Many of these themes are the very things that make crime dramas what they are, but there are two tropes I’ve been noticing that have been driving me a little nuts recently.
The hypocritical pastor
To be honest, this pops up more in modern Australian books than crime dramas, but it does feel like it appears in almost everything I read.
In its first manifestation, it’s a matter of the protagonist encountering a church minister who is supposed to be a moral and upright person, but is actually caught up in a whole bunch of inappropriate behaviours, usually revolving around affairs with women. Now I understand the temptation of this kind of character. You want some tension in your novel and the absolute low hanging fruit is to pick a character who is supposed to represent morality, then portray them as profoundly immoral.

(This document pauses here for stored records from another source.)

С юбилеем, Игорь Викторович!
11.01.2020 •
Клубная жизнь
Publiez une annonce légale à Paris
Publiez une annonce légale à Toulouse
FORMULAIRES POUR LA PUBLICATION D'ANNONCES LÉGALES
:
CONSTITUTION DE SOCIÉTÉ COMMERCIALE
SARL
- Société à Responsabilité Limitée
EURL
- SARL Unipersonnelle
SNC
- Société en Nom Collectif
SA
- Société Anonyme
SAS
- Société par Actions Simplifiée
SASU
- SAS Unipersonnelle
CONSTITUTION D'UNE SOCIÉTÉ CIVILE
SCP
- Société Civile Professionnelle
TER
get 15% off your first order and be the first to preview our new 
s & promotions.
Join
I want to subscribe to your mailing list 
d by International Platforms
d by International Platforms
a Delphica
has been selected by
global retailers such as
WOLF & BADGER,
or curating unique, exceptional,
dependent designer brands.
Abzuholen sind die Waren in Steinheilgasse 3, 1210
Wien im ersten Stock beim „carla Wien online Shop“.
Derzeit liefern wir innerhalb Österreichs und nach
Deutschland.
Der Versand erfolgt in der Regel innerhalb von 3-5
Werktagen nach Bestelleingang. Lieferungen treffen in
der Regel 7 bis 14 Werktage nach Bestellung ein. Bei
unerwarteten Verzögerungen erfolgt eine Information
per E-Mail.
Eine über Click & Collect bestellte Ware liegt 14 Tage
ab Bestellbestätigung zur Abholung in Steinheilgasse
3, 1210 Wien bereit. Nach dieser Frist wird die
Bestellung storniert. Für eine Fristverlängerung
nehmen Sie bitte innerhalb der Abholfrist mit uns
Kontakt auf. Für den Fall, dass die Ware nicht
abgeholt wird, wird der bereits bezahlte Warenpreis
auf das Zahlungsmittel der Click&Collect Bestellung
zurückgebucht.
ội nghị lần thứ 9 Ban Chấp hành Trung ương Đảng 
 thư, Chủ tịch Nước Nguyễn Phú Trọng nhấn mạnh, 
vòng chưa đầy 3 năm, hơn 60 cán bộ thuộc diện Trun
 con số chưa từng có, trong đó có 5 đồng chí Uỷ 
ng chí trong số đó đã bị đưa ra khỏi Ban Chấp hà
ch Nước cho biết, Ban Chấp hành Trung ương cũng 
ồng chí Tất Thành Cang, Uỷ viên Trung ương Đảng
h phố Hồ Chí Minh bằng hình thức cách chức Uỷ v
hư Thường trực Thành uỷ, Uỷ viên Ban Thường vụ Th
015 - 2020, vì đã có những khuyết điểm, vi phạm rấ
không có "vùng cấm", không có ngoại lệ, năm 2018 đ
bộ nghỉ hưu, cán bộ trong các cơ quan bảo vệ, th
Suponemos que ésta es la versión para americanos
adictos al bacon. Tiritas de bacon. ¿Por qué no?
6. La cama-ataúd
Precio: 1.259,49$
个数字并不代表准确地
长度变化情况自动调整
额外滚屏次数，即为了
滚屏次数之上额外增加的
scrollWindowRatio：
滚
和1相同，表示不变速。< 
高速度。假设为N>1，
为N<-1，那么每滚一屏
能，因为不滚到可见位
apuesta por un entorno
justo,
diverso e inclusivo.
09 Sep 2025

I guess I get annoyed because it feels too much like the easy way out. Rather than develop a character with a little more grit, or depth, they just pick the easy way to make a “baddie”.
What makes the hypocritical pastor even more frustrating as a trope is that they so rarely have any characteristics that actually resonate with me, or “the average Christian”. It often feels like authors who have clearly spent hundreds of hours researching geography, ballistics, animal characteristics & dozens of other subjects to flesh out their stories, have been more than happy to jump straight onto a cultural caricature of a “religious” person so they can have a straw man for their story. Christianity is reduced to simple moralism, and a faith system that is founded in every person realising that we are marred by sin & in need of a saviour, is instead the home for the judgemental and unpleasant.

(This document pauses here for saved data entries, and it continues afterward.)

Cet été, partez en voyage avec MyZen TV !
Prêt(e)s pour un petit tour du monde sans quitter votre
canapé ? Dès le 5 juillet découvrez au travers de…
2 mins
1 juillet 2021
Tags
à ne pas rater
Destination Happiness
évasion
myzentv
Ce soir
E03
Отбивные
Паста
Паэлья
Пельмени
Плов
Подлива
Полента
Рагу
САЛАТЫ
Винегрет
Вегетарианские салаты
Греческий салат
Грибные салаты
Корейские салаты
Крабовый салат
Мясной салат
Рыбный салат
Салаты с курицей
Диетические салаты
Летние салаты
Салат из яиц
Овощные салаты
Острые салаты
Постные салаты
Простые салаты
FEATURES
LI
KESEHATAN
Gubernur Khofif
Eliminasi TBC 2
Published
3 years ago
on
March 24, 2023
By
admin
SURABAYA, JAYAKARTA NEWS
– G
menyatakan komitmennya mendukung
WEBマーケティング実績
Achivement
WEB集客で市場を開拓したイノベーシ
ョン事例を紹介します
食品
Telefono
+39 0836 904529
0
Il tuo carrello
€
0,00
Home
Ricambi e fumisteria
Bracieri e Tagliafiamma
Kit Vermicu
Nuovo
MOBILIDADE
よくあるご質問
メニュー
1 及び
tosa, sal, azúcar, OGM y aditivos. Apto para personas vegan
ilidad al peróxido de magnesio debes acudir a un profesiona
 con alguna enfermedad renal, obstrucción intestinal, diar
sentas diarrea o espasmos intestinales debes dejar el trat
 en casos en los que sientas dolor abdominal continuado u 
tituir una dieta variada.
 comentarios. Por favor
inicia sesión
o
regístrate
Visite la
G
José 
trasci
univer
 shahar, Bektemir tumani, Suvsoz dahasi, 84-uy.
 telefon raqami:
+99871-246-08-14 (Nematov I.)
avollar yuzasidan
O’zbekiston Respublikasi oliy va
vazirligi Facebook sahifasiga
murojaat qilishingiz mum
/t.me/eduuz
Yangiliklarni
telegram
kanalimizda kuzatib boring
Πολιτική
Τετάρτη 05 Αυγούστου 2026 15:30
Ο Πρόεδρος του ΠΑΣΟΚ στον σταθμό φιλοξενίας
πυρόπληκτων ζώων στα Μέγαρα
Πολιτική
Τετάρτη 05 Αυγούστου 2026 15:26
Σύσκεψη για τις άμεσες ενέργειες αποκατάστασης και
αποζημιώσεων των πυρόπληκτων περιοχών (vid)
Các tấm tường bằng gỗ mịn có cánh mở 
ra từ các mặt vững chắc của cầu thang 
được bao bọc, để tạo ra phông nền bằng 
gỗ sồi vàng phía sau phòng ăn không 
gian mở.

The “enlightened protagonist”
This one has come to me more recently, particularly as I find myself reading more noir detective stories. Despite being set in the 40s & 50s, the authors go to great lengths to ensure the reader that the protagonist has a set of morals that would fit perfectly in the 21st Century. Whether it’s matters of sexuality, politics, or misogyny, we need to understand that the protagonist is “on the right side of history”, even if it means we have to abandon the story for a page or two to make the point!

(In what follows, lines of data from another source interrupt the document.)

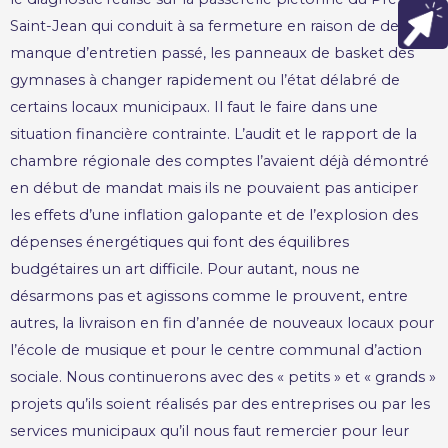
Saint-Jean qui conduit à sa fermeture en raison de de son
manque d’entretien passé, les panneaux de basket des
gymnases à changer rapidement ou l’état délabré de
certains locaux municipaux. Il faut le faire dans une
situation financière contrainte. L’audit et le rapport de la
chambre régionale des comptes l’avaient déjà démontré
en début de mandat mais ils ne pouvaient pas anticiper
les effets d’une inflation galopante et de l’explosion des
dépenses énergétiques qui font des équilibres
budgétaires un art difficile. Pour autant, nous ne
désarmons pas et agissons comme le prouvent, entre
autres, la livraison en fin d’année de nouveaux locaux pour
l’école de musique et pour le centre communal d’action
sociale. Nous continuerons avec des « petits » et « grands »
projets qu’ils soient réalisés par des entreprises ou par les
services municipaux qu’il nous faut remercier pour leur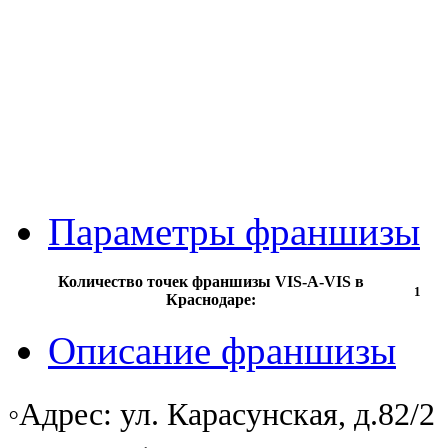
Параметры франшизы
Количество точек франшизы VIS-A-VIS в
1
Краснодаре:
Описание франшизы
◦Адрес: ул. Карасунская, д.82/2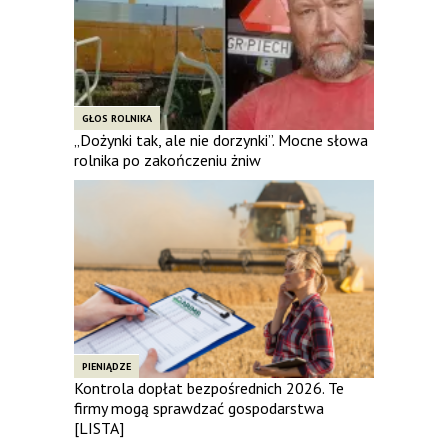
GŁOS ROLNIKA
„Dożynki tak, ale nie dorzynki”. Mocne słowa
rolnika po zakończeniu żniw
PIENIĄDZE
Kontrola dopłat bezpośrednich 2026. Te
firmy mogą sprawdzać gospodarstwa
[LISTA]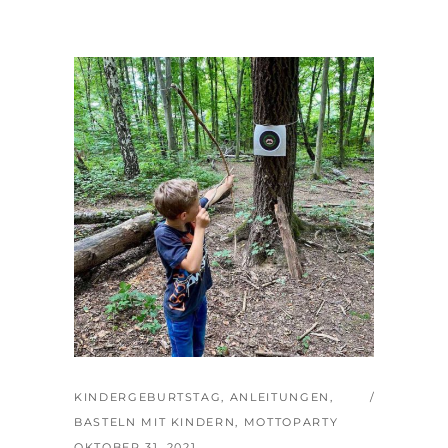
KINDERGEBURTSTAG
,
ANLEITUNGEN
,
BASTELN MIT KINDERN
,
MOTTOPARTY
OKTOBER 31, 2021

I think the reason why this trope rubs me up the wrong way is that it threatens to speak untruth back into history. What makes many behaviours from the past so disturbing today is that our culture as a whole was responsible for perpetuating problems. We see it in the big stuff… for years there was the joke about women getting a job via “the casting couch”, with the clear implication that sleeping with a director was the easy way to get what you want. Of course now, that kind of behaviour is rightfully swept up into the “Me too” culture. It’s good that we call this kind of stuff out, but we should also own, corporately, that our culture didn’t treat it seriously enough back in the day.
So what?
Part and parcel of writing and writers is that authors will have the opportunity to take subtle swipes at things and people that they don’t like and to advocate for the things that they love. I suspect for a number of these authors that this means they’ll have a crack at Christianity, and inevitably it will mean that the element that rankles the most will be targeted. As a writer, sovereign over the books universe, it’s reasonable that they might react to the suggestion of a God who has ultimate authority. That said, it’s a shame when the characters that they write are almost unrecognisable to actual Christians!
And yes, it’s confronting to look back into history and see some behaviours that we’d now find abhorrent. But maybe the answer to that is to actually sit with the discomfort. To explain it away as an “other people problem” is to refuse to acknowledge that culture as a whole was part of the problem.
Like so many of the detectives we read, maybe we need to face more of our own demons if we’re going to make the world around us a better place.